### Task brief:
Give the data below again, word for word.

### Data to process:
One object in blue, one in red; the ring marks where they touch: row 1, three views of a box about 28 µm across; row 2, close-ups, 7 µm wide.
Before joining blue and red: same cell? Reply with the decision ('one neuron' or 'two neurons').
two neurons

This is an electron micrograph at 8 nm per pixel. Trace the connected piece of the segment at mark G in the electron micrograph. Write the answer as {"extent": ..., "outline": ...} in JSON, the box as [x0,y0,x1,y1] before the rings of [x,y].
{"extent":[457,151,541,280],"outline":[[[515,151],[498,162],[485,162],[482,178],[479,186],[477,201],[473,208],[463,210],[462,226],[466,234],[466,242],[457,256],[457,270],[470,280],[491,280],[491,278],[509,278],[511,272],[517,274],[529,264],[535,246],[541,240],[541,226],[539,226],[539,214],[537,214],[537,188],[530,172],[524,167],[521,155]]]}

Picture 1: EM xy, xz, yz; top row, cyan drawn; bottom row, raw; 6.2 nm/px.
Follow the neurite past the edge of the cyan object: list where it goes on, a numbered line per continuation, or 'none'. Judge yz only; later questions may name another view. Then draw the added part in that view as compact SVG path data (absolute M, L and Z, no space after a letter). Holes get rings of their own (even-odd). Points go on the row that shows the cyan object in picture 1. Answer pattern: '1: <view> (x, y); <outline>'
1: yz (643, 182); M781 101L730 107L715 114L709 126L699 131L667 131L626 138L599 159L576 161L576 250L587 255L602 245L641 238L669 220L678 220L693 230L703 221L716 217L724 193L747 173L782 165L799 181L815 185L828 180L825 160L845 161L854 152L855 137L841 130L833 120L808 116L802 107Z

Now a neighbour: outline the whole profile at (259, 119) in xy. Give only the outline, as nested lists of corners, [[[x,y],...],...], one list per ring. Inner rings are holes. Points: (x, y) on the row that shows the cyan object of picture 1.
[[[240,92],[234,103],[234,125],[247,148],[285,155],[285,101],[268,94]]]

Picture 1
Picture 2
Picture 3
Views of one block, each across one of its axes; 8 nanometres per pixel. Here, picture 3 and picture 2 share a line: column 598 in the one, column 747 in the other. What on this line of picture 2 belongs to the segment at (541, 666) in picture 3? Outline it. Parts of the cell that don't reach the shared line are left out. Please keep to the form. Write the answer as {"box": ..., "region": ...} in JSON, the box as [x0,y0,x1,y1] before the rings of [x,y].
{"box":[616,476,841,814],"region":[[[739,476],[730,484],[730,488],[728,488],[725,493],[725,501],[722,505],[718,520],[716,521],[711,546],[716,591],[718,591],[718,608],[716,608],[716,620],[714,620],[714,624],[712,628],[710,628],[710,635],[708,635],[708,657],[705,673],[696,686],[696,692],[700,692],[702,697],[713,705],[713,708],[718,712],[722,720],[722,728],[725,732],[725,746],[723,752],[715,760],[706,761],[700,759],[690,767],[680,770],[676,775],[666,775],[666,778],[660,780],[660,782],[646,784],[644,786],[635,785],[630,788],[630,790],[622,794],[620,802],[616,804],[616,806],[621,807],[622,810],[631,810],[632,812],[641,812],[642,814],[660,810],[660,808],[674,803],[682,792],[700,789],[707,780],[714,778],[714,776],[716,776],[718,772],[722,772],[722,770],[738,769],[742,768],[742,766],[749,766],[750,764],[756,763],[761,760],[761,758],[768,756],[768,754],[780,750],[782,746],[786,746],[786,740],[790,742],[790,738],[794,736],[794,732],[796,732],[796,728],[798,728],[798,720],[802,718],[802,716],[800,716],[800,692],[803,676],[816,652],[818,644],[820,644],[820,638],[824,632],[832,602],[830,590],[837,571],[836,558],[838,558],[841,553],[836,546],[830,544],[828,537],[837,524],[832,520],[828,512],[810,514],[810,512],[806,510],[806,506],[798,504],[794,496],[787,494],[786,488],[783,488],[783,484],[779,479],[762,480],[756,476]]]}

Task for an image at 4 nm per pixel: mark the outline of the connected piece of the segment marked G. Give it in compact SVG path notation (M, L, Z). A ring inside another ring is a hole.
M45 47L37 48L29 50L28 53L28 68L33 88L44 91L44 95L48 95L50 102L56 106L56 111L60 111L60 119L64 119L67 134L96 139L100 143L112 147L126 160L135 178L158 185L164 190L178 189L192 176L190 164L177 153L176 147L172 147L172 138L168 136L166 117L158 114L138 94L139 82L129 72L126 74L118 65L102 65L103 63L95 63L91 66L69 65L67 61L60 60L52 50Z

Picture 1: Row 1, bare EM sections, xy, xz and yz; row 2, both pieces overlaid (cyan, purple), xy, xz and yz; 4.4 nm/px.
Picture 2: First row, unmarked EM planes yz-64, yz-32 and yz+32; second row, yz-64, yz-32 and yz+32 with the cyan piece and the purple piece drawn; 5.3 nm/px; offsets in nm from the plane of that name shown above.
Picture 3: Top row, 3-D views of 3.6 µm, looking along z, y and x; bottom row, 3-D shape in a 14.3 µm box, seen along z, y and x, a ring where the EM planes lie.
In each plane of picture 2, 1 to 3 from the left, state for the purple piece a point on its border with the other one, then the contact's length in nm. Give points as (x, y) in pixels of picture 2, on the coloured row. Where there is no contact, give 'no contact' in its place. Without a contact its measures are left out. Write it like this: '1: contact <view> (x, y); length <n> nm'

### Answer to this exercise:
One object in blue, one in red; the ring marks where they touch: row 1, three views of a box about 28 µm across; row 2, close-ups, 7 µm wide.
Before joining blue and red: same cell? Reply with the decision ('one neuron' or 'two neurons').
two neurons

This is an electron micrograph at 8 nm per pixel. Trace the connected piece of the segment at mark G in the electron micrograph. Write the answer as {"extent": ..., "outline": ...} in JSON, the box as [x0,y0,x1,y1] before the rings of [x,y].
{"extent":[457,151,541,280],"outline":[[[515,151],[498,162],[485,162],[482,178],[479,186],[477,201],[473,208],[463,210],[462,226],[466,234],[466,242],[457,256],[457,270],[470,280],[491,280],[491,278],[509,278],[511,272],[517,274],[529,264],[535,246],[541,240],[541,226],[539,226],[539,214],[537,214],[537,188],[530,172],[524,167],[521,155]]]}

Picture 1: EM xy, xz, yz; top row, cyan drawn; bottom row, raw; 6.2 nm/px.
Follow the neurite past the edge of the cyan object: list where it goes on, a numbered line per continuation, or 'none'. Judge yz only; later questions may name another view. Then draw the added part in that view as compact SVG path data (absolute M, L and Z, no space after a letter). Holes get rings of their own (even-odd). Points go on the row that shows the cyan object in picture 1. Answer pattern: '1: <view> (x, y); <outline>'
1: yz (643, 182); M781 101L730 107L715 114L709 126L699 131L667 131L626 138L599 159L576 161L576 250L587 255L602 245L641 238L669 220L678 220L693 230L703 221L716 217L724 193L747 173L782 165L799 181L815 185L828 180L825 160L845 161L854 152L855 137L841 130L833 120L808 116L802 107Z

Now a neighbour: outline the whole profile at (259, 119) in xy. Give only the outline, as nested lists of corners, [[[x,y],...],...], one list per ring. Inner rings are holes. Points: (x, y) on the row that shows the cyan object of picture 1.
[[[240,92],[234,103],[234,125],[247,148],[285,155],[285,101],[268,94]]]

Picture 1
Picture 2
Picture 3
Views of one block, each across one of its axes; 8 nanometres per pixel. Here, picture 3 and picture 2 share a line: column 598 in the one, column 747 in the other. What on this line of picture 2 belongs to the segment at (541, 666) in picture 3? Outline it. Parts of the cell that don't reach the shared line are left out. Please keep to the form. Write the answer as {"box": ..., "region": ...} in JSON, the box as [x0,y0,x1,y1] before the rings of [x,y].
{"box":[616,476,841,814],"region":[[[739,476],[730,484],[730,488],[728,488],[725,493],[725,501],[722,505],[718,520],[716,521],[711,546],[716,591],[718,591],[718,608],[716,608],[716,620],[714,620],[714,624],[712,628],[710,628],[710,635],[708,635],[708,657],[705,673],[696,686],[696,692],[700,692],[702,697],[713,705],[713,708],[718,712],[722,720],[722,728],[725,732],[725,746],[723,752],[715,760],[706,761],[700,759],[690,767],[680,770],[676,775],[666,775],[666,778],[660,780],[660,782],[646,784],[644,786],[635,785],[630,788],[630,790],[622,794],[620,802],[616,804],[616,806],[621,807],[622,810],[631,810],[632,812],[641,812],[642,814],[660,810],[660,808],[674,803],[682,792],[700,789],[707,780],[714,778],[714,776],[716,776],[718,772],[722,772],[722,770],[738,769],[742,768],[742,766],[749,766],[750,764],[756,763],[761,760],[761,758],[768,756],[768,754],[780,750],[782,746],[786,746],[786,740],[790,742],[790,738],[794,736],[794,732],[796,732],[796,728],[798,728],[798,720],[802,718],[802,716],[800,716],[800,692],[803,676],[816,652],[818,644],[820,644],[820,638],[824,632],[832,602],[830,590],[837,571],[836,558],[838,558],[841,553],[836,546],[830,544],[828,537],[837,524],[832,520],[828,512],[810,514],[810,512],[806,510],[806,506],[798,504],[794,496],[787,494],[786,488],[783,488],[783,484],[779,479],[762,480],[756,476]]]}

Task for an image at 4 nm per pixel: mark the outline of the connected piece of the segment marked G. Give it in compact SVG path notation (M, L, Z). A ring inside another ring is a hole.
M45 47L37 48L29 50L28 53L28 68L33 88L44 91L44 95L48 95L50 102L56 106L56 111L60 111L60 119L64 119L67 134L96 139L100 143L112 147L126 160L135 178L158 185L164 190L178 189L192 176L190 164L177 153L176 147L172 147L172 138L168 136L166 117L158 114L138 94L139 82L129 72L126 74L118 65L102 65L103 63L95 63L91 66L69 65L67 61L60 60L52 50Z

Picture 1: Row 1, bare EM sections, xy, xz and yz; row 2, both pieces overlaid (cyan, purple), xy, xz and yz; 4.4 nm/px.
Picture 2: First row, unmarked EM planes yz-64, yz-32 and yz+32; second row, yz-64, yz-32 and yz+32 with the cyan piece and the purple piece drawn; 5.3 nm/px; offsets in nm from the plane of that name shown above.
Picture 3: Top row, 3-D views of 3.6 µm, looking along z, y and x; bottom row, 3-D shape in a 14.3 µm box, seen along z, y and x, a ring where the EM planes lie.
In each plane of picture 2, 1 to 3 from the left, state for the purple piece a point on its border with the other one, then the contact's length in nm. Give points as (x, y) in pixels of picture 2, on the coloured row. Where there is no contact, give 'no contact' in its place. Without a contact its measures are left out. Write it like this: '1: contact <view> (x, y); length <n> nm'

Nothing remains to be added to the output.